We believe in the Holy Spirit, the Lord, the giver of life, who proceeds from the Father and the Son. With the Father and the Son he is worshiped and glorified. He has spoken through the Prophets. We believe in one holy catholic and apostolic Church. We acknowledge one baptism for the forgiveness of sins. We look for the resurrection of the dead, and the life of the world to come.
That’s what we believe and if the intention of the Episcopal Church’s powers-that-be is to hollow this confession with indifference rather than hallow it with faithfulness, well, millenials — like most human being — are bipedally equipped and quite capable of walking away and going elsewhere. The truth is, though, that we do not want to walk away, we want to remain and continue to build upon the good work that the Episcopal Church has done, is doing, might do — except we want to do so in the name of Christ for the glory of that name, not as an act of self-congrulation for how lovely and welcoming we are.
If our baby-boomer brethren and sistren (I promise that this is a real word) want to sit in symposiums and seminars discussing “How to Keep Millenials in the Church,” maybe they should take some advice from actual millenials. We would like nothing more nor less that a faithful church that preaches Christ incarnate, Christ crucified, Christ resurrected, and Christ enthroned. We want a church that is unashamed to preach atonement, sacrifice, suffering, service, and salvation.

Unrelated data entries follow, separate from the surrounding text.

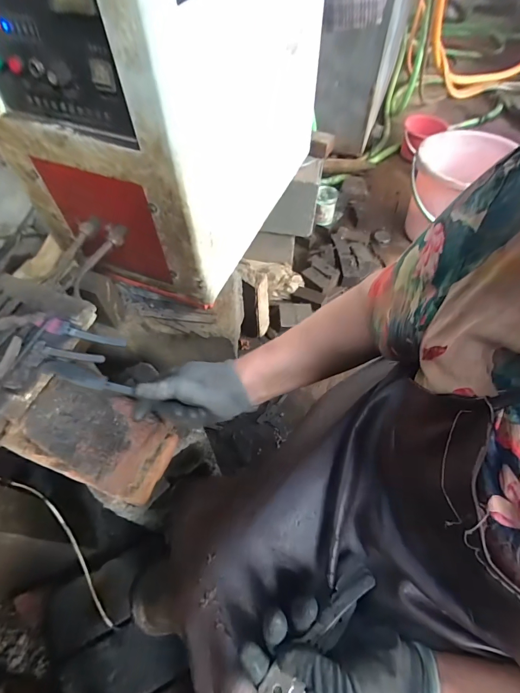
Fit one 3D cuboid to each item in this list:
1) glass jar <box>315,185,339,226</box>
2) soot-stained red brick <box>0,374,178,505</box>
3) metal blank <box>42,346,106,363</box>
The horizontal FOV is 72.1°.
[{"bbox_3d":[0.246,-0.529,1.333,0.080,0.116,0.080,-1,57,1],"label":"glass jar"},{"bbox_3d":[-0.227,0.131,0.502,0.188,0.085,0.114,17,59,12],"label":"soot-stained red brick"},{"bbox_3d":[-0.246,0.011,0.471,0.085,0.007,0.014,9,58,7],"label":"metal blank"}]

Millenials were born with extremely sensitive bullshit barometers and we want honesty, transparency, and integrity. We want a church where we can develop relationships, build community, and engender fellowship despite difference and disagreement, but without pretending that we believe nothing lest we offend someone, anyone. We want a church that respects us, because we have the courage to live in both faith and doubt, certainty and uncertainty, boldness and meekness, and countless other seemingly opposite traits wedded together in conscious imperfection.

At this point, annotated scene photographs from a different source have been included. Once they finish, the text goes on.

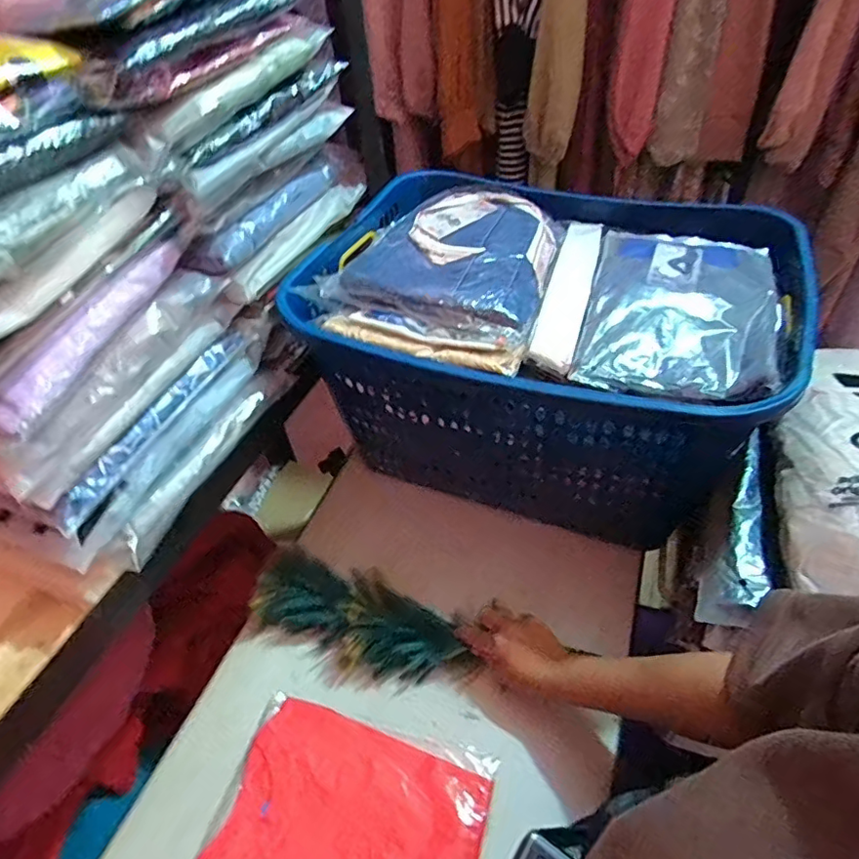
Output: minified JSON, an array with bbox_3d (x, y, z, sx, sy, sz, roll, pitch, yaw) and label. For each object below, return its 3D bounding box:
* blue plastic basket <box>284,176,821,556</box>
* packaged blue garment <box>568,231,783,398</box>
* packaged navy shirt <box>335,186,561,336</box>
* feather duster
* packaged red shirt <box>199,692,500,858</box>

We want a church that doesn’t make us choose between artificial categories of superficial division. We want a church that allows us to be authentic christians as well as progressive activists, a church that does not assume that convention means we are bigots, that we are fundamentalists, that we are young earth creationists, biblical literalists and innerrantists, “God Hates Fags!” picketers, or hardline anti-abortion, anti-women, anti-immigration neoconservatives. Our church is historically the church of the via media — fraught thought that term is — and its members should know well the sort of cohabitant and coöperative culture we yearn for and which we find lived out in the pages of the gospel, in the life of Jesus Christ and the acts of his apostles.
Our idea of church is a place where ideas can flow freely and where questions are never stifled, but also where our history is accepted and our traditions respected. Christology, hamartiology, eschatology, and theology in general should not be forbidden subjects, the domain of divinity students who will never revisit their study. Worship should be less about novelty, play-acting, and pleasing and more about adoration, supplication, lamentation, and oblation; you know, worship.
We are thoroughly tired of a church that disrespects us by trembling fearfully in our presence, terrified that it may offend us or challenge us. We want to be offended, offended by our complacency exposed in the light of the gospel; challenged by the indictment of sinful self-regard and the subsequent call to go and sin no more, to be disciples to all nations and carry the love of Christ to all people. We want a church that remembers what it was, works with what it is, and reimagines what it could be.